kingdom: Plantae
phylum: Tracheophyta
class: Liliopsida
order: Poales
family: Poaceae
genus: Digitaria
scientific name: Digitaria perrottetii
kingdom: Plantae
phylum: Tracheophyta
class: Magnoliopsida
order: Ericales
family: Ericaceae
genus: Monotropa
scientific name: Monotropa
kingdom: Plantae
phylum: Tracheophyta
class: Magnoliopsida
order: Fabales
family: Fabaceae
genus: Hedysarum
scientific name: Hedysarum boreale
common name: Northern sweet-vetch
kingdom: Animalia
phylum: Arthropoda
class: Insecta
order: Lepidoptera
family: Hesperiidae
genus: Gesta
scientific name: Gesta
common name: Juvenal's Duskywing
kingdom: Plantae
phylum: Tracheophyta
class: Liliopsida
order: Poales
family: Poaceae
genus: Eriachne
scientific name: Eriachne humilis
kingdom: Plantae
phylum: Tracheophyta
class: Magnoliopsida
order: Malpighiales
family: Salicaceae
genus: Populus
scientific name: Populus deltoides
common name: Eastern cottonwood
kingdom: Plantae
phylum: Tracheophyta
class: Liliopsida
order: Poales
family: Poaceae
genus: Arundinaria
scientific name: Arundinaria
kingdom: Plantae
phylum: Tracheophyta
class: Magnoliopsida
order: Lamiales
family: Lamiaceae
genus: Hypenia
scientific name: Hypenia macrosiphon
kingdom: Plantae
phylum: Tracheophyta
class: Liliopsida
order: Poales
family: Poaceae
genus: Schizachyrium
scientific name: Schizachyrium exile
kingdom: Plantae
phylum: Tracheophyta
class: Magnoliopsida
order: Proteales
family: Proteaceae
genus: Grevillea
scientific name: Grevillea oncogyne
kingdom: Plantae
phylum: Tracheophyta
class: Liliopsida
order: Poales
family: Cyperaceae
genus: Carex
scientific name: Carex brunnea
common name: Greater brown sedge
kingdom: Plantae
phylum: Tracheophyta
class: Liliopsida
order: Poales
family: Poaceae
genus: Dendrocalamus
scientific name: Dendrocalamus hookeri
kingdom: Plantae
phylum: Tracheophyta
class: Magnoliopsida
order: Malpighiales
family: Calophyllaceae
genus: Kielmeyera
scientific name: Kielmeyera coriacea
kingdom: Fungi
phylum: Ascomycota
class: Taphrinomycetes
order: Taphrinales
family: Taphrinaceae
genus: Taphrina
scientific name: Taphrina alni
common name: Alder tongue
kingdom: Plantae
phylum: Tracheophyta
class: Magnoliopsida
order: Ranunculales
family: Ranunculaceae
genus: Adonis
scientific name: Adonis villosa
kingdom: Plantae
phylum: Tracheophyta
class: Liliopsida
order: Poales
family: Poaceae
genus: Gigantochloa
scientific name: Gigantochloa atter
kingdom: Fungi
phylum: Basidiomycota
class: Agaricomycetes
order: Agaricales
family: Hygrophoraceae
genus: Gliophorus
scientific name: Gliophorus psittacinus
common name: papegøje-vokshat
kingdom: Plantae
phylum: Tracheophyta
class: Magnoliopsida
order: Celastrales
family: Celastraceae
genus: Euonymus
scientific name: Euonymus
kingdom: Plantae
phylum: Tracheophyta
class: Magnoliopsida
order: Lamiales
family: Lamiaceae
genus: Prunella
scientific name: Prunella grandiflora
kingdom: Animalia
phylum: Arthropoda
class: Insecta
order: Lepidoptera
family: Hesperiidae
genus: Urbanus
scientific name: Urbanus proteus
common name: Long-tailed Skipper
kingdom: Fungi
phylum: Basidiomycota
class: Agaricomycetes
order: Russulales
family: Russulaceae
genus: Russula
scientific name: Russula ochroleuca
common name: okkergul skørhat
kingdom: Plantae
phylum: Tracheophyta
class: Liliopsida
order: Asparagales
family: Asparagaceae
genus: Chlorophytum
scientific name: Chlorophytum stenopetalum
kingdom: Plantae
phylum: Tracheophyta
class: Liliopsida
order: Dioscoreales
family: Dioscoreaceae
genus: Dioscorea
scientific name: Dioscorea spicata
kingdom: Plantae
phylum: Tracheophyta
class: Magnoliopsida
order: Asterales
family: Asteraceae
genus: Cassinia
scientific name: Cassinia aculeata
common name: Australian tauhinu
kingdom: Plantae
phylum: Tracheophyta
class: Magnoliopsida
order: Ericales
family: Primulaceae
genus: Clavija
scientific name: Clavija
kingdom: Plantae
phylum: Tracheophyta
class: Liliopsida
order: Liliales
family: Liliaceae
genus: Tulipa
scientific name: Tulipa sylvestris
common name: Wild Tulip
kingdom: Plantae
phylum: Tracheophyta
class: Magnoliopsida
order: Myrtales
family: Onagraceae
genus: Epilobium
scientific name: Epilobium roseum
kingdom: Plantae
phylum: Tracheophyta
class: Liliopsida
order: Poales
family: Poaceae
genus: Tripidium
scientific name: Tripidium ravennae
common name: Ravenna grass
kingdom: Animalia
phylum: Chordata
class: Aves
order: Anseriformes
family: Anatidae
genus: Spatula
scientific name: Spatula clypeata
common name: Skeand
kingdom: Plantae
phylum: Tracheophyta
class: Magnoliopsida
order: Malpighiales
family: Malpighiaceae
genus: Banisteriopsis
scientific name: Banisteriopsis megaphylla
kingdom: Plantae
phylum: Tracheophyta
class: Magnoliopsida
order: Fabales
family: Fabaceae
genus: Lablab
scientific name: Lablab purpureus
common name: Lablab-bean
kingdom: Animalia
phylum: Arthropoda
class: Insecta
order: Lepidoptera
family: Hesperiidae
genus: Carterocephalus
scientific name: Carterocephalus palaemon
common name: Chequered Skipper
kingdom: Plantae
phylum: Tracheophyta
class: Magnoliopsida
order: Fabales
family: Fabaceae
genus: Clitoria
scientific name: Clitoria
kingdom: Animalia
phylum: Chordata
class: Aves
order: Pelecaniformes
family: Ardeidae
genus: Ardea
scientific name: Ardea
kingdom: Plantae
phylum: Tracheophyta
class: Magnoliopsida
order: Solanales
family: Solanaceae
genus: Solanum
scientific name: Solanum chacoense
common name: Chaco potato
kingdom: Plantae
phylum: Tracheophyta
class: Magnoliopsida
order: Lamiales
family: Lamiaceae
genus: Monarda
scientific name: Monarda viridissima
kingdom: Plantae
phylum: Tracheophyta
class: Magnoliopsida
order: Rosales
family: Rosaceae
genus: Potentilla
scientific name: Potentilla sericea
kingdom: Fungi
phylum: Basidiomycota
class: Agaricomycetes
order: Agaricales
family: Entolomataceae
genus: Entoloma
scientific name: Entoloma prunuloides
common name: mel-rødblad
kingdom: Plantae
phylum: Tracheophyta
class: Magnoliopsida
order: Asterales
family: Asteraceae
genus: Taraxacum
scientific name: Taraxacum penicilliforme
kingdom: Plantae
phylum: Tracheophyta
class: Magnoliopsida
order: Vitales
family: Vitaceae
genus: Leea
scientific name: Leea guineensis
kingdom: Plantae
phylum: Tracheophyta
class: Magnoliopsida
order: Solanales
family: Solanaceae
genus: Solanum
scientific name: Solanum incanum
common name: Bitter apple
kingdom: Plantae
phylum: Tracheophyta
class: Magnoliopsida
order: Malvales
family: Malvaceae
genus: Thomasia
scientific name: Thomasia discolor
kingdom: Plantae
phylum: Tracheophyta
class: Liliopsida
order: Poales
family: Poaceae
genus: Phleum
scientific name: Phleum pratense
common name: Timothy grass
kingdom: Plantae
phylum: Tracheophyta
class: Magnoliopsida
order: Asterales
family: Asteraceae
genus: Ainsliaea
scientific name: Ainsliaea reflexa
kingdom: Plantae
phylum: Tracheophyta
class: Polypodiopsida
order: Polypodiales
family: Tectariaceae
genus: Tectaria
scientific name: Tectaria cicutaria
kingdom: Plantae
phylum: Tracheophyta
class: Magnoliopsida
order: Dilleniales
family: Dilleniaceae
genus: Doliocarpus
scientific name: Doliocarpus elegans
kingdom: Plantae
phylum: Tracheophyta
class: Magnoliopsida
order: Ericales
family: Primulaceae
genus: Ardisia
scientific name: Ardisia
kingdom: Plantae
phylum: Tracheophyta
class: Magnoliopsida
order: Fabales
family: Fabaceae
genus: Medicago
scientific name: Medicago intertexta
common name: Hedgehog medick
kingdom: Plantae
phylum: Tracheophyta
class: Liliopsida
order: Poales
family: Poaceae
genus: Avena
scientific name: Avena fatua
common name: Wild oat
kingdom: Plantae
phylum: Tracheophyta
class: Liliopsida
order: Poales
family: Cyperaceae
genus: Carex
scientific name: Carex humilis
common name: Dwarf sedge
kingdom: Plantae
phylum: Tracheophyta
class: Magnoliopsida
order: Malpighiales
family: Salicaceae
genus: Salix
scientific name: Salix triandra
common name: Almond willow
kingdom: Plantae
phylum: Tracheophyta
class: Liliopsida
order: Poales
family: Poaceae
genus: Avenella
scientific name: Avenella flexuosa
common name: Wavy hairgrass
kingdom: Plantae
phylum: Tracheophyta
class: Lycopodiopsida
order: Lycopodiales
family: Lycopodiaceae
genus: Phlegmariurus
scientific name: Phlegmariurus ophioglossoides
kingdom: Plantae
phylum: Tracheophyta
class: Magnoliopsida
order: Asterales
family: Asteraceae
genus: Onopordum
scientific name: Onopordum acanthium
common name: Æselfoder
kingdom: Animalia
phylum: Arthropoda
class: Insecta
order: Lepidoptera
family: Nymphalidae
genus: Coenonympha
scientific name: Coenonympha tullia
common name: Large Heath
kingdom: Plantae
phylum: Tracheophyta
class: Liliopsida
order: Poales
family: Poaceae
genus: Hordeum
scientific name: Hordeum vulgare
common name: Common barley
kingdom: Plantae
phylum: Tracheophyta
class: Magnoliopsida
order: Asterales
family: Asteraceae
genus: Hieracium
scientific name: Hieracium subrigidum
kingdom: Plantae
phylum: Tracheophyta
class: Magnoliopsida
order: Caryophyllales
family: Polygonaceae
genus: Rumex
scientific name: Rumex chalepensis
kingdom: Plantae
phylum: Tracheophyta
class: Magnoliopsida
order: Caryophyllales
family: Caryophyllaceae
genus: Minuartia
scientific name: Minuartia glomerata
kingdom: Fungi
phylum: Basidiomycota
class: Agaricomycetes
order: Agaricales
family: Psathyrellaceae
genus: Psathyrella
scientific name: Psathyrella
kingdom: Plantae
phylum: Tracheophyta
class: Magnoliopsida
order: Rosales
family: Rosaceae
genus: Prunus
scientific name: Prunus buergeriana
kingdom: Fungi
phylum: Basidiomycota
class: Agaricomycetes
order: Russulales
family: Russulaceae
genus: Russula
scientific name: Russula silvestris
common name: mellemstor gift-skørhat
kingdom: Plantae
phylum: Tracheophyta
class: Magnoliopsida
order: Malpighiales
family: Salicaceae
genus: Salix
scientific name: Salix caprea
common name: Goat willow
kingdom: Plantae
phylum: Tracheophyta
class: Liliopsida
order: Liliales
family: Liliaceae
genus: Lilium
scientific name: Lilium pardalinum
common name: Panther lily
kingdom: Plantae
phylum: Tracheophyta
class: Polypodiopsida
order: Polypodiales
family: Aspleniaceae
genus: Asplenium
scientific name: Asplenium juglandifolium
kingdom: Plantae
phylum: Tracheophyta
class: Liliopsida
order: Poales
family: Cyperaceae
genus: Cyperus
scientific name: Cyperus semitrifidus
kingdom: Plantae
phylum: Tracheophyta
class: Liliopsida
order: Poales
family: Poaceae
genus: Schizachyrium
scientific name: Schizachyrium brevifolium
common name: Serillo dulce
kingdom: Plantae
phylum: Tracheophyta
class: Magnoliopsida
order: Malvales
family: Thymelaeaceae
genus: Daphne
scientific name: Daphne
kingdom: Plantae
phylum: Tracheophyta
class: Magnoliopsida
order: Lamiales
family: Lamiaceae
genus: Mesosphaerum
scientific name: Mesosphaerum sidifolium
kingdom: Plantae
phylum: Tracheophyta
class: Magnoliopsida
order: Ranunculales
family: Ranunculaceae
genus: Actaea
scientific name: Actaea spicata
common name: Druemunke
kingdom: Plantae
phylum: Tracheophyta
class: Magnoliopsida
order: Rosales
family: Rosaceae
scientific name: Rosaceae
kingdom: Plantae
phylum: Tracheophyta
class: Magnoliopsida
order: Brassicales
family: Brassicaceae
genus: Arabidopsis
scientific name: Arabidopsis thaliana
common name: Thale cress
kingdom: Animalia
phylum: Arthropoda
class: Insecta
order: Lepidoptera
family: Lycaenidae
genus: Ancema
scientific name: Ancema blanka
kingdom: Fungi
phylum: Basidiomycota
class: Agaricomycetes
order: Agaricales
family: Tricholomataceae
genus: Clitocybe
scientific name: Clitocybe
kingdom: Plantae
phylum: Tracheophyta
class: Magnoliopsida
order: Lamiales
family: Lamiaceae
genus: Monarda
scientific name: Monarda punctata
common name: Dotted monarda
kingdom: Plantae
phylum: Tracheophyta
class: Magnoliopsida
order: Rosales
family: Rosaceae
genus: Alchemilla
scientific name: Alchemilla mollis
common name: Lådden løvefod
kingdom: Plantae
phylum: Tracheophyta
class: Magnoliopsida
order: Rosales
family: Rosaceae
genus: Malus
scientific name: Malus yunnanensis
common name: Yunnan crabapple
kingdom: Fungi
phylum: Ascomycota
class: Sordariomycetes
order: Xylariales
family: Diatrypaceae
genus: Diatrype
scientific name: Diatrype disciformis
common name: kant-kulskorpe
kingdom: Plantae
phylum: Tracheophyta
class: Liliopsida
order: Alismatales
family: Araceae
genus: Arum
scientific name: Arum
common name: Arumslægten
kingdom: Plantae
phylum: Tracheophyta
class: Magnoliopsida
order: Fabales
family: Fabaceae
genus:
******
§ WHAT YOU NEED TO DO: From the items above, copy verbatim the stretch from the line containing "scientific name: Minuartia glomerata" through the line containing "common name: Serillo dulce", both lines included.

§ THE REPLY:
scientific name: Minuartia glomerata
kingdom: Fungi
phylum: Basidiomycota
class: Agaricomycetes
order: Agaricales
family: Psathyrellaceae
genus: Psathyrella
scientific name: Psathyrella
kingdom: Plantae
phylum: Tracheophyta
class: Magnoliopsida
order: Rosales
family: Rosaceae
genus: Prunus
scientific name: Prunus buergeriana
kingdom: Fungi
phylum: Basidiomycota
class: Agaricomycetes
order: Russulales
family: Russulaceae
genus: Russula
scientific name: Russula silvestris
common name: mellemstor gift-skørhat
kingdom: Plantae
phylum: Tracheophyta
class: Magnoliopsida
order: Malpighiales
family: Salicaceae
genus: Salix
scientific name: Salix caprea
common name: Goat willow
kingdom: Plantae
phylum: Tracheophyta
class: Liliopsida
order: Liliales
family: Liliaceae
genus: Lilium
scientific name: Lilium pardalinum
common name: Panther lily
kingdom: Plantae
phylum: Tracheophyta
class: Polypodiopsida
order: Polypodiales
family: Aspleniaceae
genus: Asplenium
scientific name: Asplenium juglandifolium
kingdom: Plantae
phylum: Tracheophyta
class: Liliopsida
order: Poales
family: Cyperaceae
genus: Cyperus
scientific name: Cyperus semitrifidus
kingdom: Plantae
phylum: Tracheophyta
class: Liliopsida
order: Poales
family: Poaceae
genus: Schizachyrium
scientific name: Schizachyrium brevifolium
common name: Serillo dulce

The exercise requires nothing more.